[Data shown]

▽

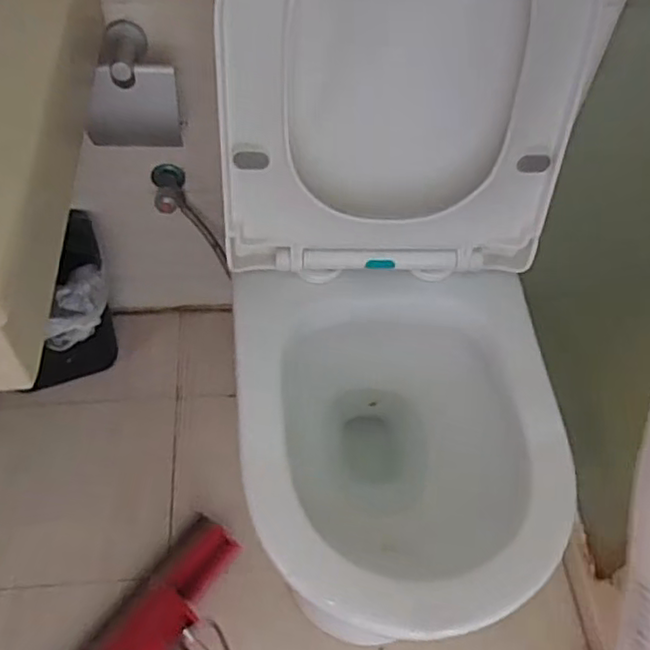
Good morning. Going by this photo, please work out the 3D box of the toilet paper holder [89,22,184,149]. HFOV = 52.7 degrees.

△
▽

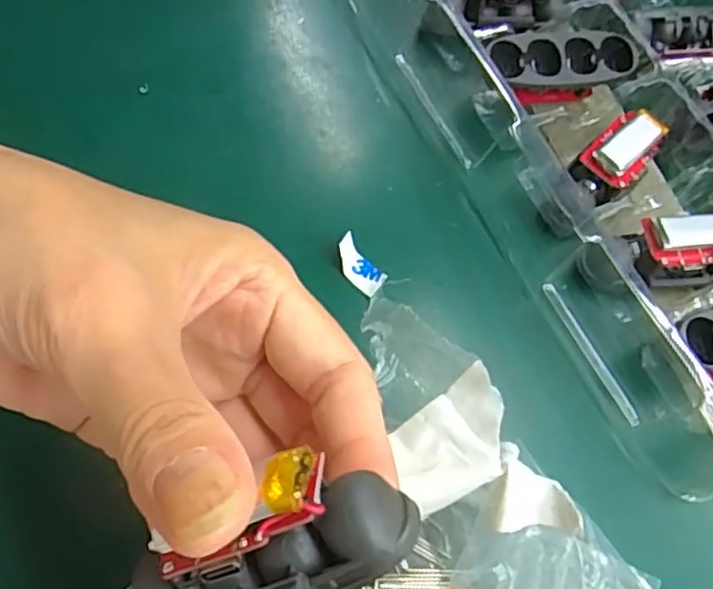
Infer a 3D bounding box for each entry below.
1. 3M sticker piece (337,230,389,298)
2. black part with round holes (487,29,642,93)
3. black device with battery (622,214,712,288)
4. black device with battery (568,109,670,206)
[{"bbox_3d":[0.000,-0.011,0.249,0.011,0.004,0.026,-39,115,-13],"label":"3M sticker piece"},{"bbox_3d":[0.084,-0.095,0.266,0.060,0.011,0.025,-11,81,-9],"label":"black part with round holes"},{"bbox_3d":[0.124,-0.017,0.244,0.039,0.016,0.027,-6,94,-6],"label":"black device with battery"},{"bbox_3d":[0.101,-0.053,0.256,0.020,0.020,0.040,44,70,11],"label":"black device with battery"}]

△
▽

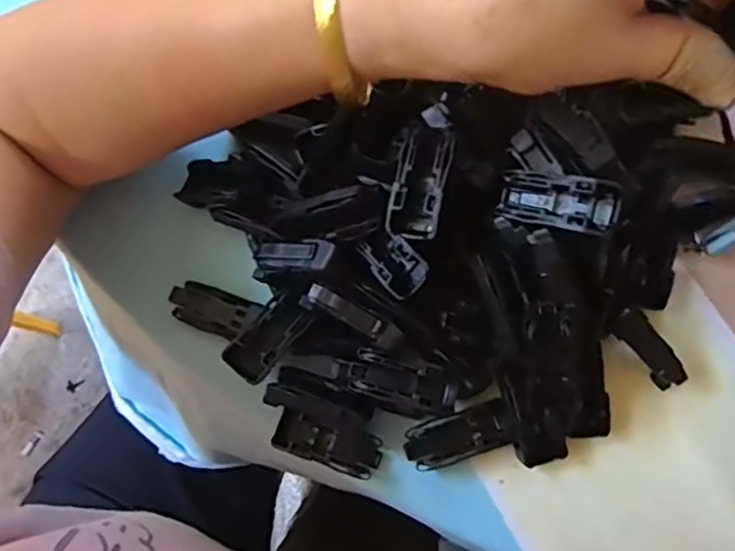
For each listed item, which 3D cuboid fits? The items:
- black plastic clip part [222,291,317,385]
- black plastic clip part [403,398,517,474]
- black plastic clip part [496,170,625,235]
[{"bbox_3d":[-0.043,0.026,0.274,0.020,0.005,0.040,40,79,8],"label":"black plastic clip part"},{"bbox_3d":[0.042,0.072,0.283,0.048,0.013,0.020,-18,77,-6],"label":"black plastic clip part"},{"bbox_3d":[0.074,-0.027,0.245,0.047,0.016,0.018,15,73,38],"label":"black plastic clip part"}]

△

[What to produce]
From the records above, copy every line that holds the word "each".

[Expected answer]
Infer a 3D bounding box for each entry below.
For each listed item, which 3D cuboid fits? The items:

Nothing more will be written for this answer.